Cette manifestation faisait partie de plusieurs manifestations organisées simultanément par le KNPB dans plusieurs villes à travers tout le pays, dont Jayapura, Merauke, Wamena, Nabire (province de Papouasie occidentale), Manado (province du Sulawesi-Nord), Gorontalo et Yogyakarta. Au moins 528 personnes, dont des mineurs, ont été arrêtés dans tout le pays le 19 décembre 2016. La plupart d’entre elles ont été remises en liberté le lendemain sans avoir été inculpées.

Actuellement détenus dans les locaux de la police de Manado (province du Sulawesi-Nord), Hiskia Meage, Emanuel Ukago, Panus Hesegem et William Wim ont été inculpés de « rébellion » (makar) au titre de l’article 106 du Code pénal indonésien et risquent l’emprisonnement à vie.

La Constitution et la législation indonésiennes garantissent le droit à la liberté d’expression et de réunion pacifique. Les lois sont cependant régulièrement utilisées pour sanctionner des activités politiques non violentes et emprisonner des personnes ayant simplement exercé de manière pacifique leurs droits fondamentaux. Des dizaines de militants politiques pacifiques sont actuellement incarcérés dans la région de Papouasie (provinces de Papouasie et de Papouasie occidentale).
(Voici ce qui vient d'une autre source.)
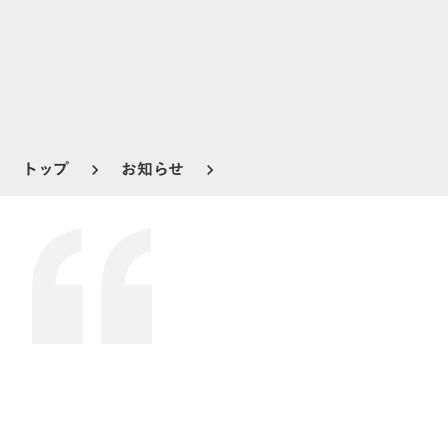
トップ
お知らせ
keyboard_arrow_right
keyboard_arrow_right
プレスリリース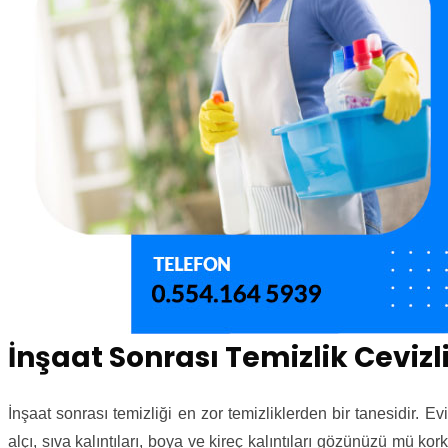
İnşaat Sonrası Temizlik Cevizl
İnşaat sonrası temizliği en zor temizliklerden bir tanesidir. Ev
alçı, sıva kalıntıları, boya ve kireç kalıntıları gözünüzü mü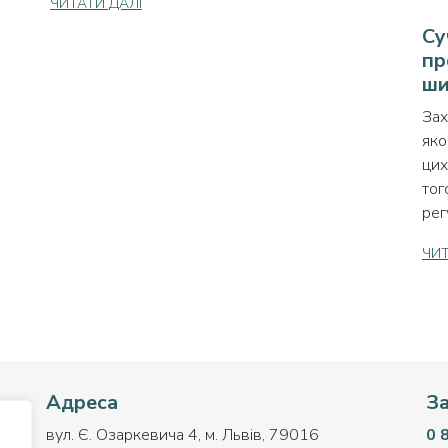
ЧИТАТИ ДАЛІ
Су
пр
ши
Зах
яко
цих
тог
рег
ЧИТ
Адреса
З
вул. Є. Озаркевича 4, м. Львів, 79016
0 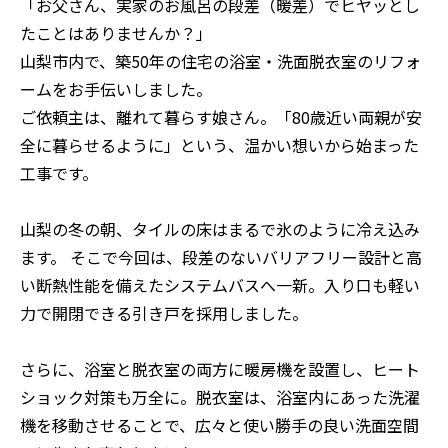
「お父さん、実家のお風呂の段差（暖差）でヒヤッとし
たことはありませんか？」
山梨市内で、築50年の住宅の浴室・洗面脱衣室のリフォ
ームをお手伝いしました。
ご依頼主は、離れて暮らす娘さん。「80歳近い両親が安
全に暮らせるように」という、温かい想いから始まった
工事です。
山梨の冬の朝、タイルの床はまるで氷のように冷え込み
ます。 そこで今回は、段差のないバリアフリー設計と高
い断熱性能を備えたシステムバスへ一新。入り口も軽い
力で開閉できる引き戸を採用しました。
さらに、浴室と脱衣室の両方に暖房機を設置し、ヒート
ショック対策も万全に。脱衣室は、浴室内にあった洗濯
機を移動させることで、広々と使い勝手の良い洗面空間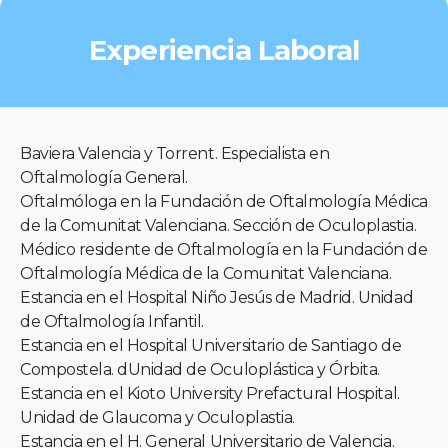
Experiencia Laboral
Baviera Valencia y Torrent. Especialista en
Oftalmología General.
Oftalmóloga en la Fundación de Oftalmología Médica
de la Comunitat Valenciana. Sección de Oculoplastia.
Médico residente de Oftalmología en la Fundación de
Oftalmología Médica de la Comunitat Valenciana.
Estancia en el Hospital Niño Jesús de Madrid. Unidad
de Oftalmología Infantil.
Estancia en el Hospital Universitario de Santiago de
Compostela. dUnidad de Oculoplástica y Órbita.
Estancia en el Kioto University Prefactural Hospital.
Unidad de Glaucoma y Oculoplastia.
Estancia en el H. General Universitario de Valencia.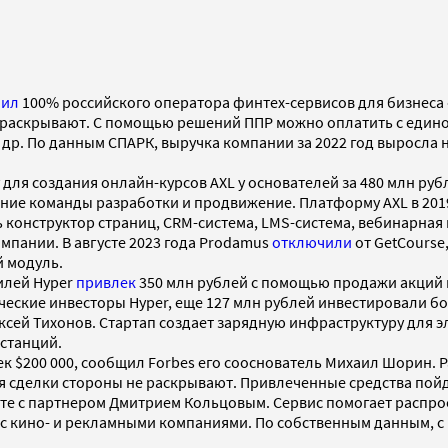
пил
100% российского оператора финтех-сервисов для бизнеса
не раскрывают. С помощью решений ППР можно оплатить с един
 др. По данным СПАРК, выручка компании за 2022 год выросла 
я создания онлайн-курсов AXL у основателей за 480 млн рубл
ние команды разработки и продвижение. Платформу AXL в 2019
конструктор страниц, CRM-система, LMS-система, вебинарная п
мпании. В августе 2023 года Prodamus
отключили
от GetCourse
й модуль.
илей Hyper
привлек
350 млн рублей с помощью продажи акций 
еские инвесторы Hyper, еще 127 млн рублей инвестировали бол
ей Тихонов. Стартап создает зарядную инфраструктуру для э
 станций.
к $200 000, сообщил Forbes его сооснователь Михаил Шорин. 
я сделки стороны не раскрывают. Привлеченные средства пойд
есте с партнером Дмитрием Кольцовым. Сервис помогает распро
с кино- и рекламными компаниями. По собственным данным, с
Certains ont été condamnés à des peines de 20 ans d’emprisonnement pour avoir organisé des activités ou des manifestations politiques non violentes, pour y avoir assisté ou participé, ou pour possession ou déploiement du drapeau de « l’Étoile du matin », emblème interdit de l’indépendance papoue.

Un grand nombre des personnes arrêtées sont accusées de « rébellion » (makar) en vertu des articles 106 et 110 (atteintes à la sûreté de l’État) du Code pénal indonésien. Amnesty International a recueilli des informations sur un recours excessif à la force, aux armes à feu, ainsi qu’à la torture et autres mauvais traitements à l’encontre de militants politiques, entre autres, accusés d’avoir des liens avec des groupes pro-indépendance. Il est rare que les auteurs de ces actes soient amenés à rendre des comptes, et les membres des forces de sécurité concernés reçoivent tout au plus des sanctions disciplinaires, et non pénales. Pour plus d’informations sur cette question, voir les documents d’Amnesty International disponibles aux adresses https://www.amnesty.org/fr/documents/asa21/5480/2017/fr/, https://www.amnesty.org/fr/documents/asa21/5409/2016/fr/, https://www.amnesty.org/fr/documents/asa21/3010/2015/fr/, https://www.amnesty.org/fr/documents/asa21/1932/2015/fr/ et https://www.amnesty.org/fr/documents/asa21/3797/2016/fr/.
Le Mouvement de libération uni pour la Papouasie occidentale (ULMWP), créé en décembre 2014, regroupe différents mouvements indépendantistes papous.
Le Groupe mélanésien Fer de lance est une organisation intergouvernementale à caractère politique fondée en 1983 et composée de quatre États mélanésiens (Fidji, Papouasie-Nouvelle-Guinée, Salomon et Vanuatu) et du Front de libération nationale kanak et socialiste (FLNKS) de Nouvelle-Calédonie. L’Indonésie en est un membre associé et l’ULMWP, un membre observateur.

Amnesty International ne prend aucunement position sur le statut politique des provinces d’Indonésie, ni sur les appels à l’indépendance. Cependant, l’organisation estime que le droit à la liberté d’expression comprend le droit de prôner pacifiquement le recours aux référendums, l’indépendance ou d’autres solutions politiques.